**TASK BRIEF:** Every record must reappear in the answer exactly as given.

**DATA:**
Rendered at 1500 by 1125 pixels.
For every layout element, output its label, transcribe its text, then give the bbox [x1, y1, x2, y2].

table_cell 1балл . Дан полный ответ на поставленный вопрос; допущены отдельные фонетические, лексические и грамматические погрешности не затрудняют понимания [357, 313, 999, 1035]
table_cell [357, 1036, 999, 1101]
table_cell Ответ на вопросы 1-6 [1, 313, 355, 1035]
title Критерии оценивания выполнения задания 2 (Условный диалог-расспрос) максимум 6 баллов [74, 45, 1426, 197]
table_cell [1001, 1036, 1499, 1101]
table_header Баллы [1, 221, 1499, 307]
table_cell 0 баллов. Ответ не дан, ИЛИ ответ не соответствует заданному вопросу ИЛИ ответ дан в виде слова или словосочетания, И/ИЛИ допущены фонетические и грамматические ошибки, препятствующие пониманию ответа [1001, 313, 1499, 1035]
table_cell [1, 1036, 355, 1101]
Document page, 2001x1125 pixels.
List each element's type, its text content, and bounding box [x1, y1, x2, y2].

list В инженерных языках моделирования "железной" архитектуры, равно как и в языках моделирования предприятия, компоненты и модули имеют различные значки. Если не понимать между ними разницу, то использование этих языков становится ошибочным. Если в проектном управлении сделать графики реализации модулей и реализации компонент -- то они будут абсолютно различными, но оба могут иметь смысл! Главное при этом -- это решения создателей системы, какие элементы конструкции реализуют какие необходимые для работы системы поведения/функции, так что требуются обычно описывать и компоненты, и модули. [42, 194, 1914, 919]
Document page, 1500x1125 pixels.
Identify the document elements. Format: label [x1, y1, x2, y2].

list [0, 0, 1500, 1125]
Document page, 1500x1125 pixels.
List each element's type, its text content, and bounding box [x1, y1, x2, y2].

**TASK ANSWER:**
Rendered at 1500 by 1125 pixels.
For every layout element, output its label, transcribe its text, then give the bbox [x1, y1, x2, y2].

table_cell 1балл . Дан полный ответ на поставленный вопрос; допущены отдельные фонетические, лексические и грамматические погрешности не затрудняют понимания [357, 313, 999, 1035]
table_cell [357, 1036, 999, 1101]
table_cell Ответ на вопросы 1-6 [1, 313, 355, 1035]
title Критерии оценивания выполнения задания 2 (Условный диалог-расспрос) максимум 6 баллов [74, 45, 1426, 197]
table_cell [1001, 1036, 1499, 1101]
table_header Баллы [1, 221, 1499, 307]
table_cell 0 баллов. Ответ не дан, ИЛИ ответ не соответствует заданному вопросу ИЛИ ответ дан в виде слова или словосочетания, И/ИЛИ допущены фонетические и грамматические ошибки, препятствующие пониманию ответа [1001, 313, 1499, 1035]
table_cell [1, 1036, 355, 1101]
Document page, 2001x1125 pixels.
List each element's type, its text content, and bounding box [x1, y1, x2, y2].

list В инженерных языках моделирования "железной" архитектуры, равно как и в языках моделирования предприятия, компоненты и модули имеют различные значки. Если не понимать между ними разницу, то использование этих языков становится ошибочным. Если в проектном управлении сделать графики реализации модулей и реализации компонент -- то они будут абсолютно различными, но оба могут иметь смысл! Главное при этом -- это решения создателей системы, какие элементы конструкции реализуют какие необходимые для работы системы поведения/функции, так что требуются обычно описывать и компоненты, и модули. [42, 194, 1914, 919]
Document page, 1500x1125 pixels.
Identify the document elements. Format: label [x1, y1, x2, y2].

list [0, 0, 1500, 1125]
Document page, 1500x1125 pixels.
List each element's type, its text content, and bounding box [x1, y1, x2, y2].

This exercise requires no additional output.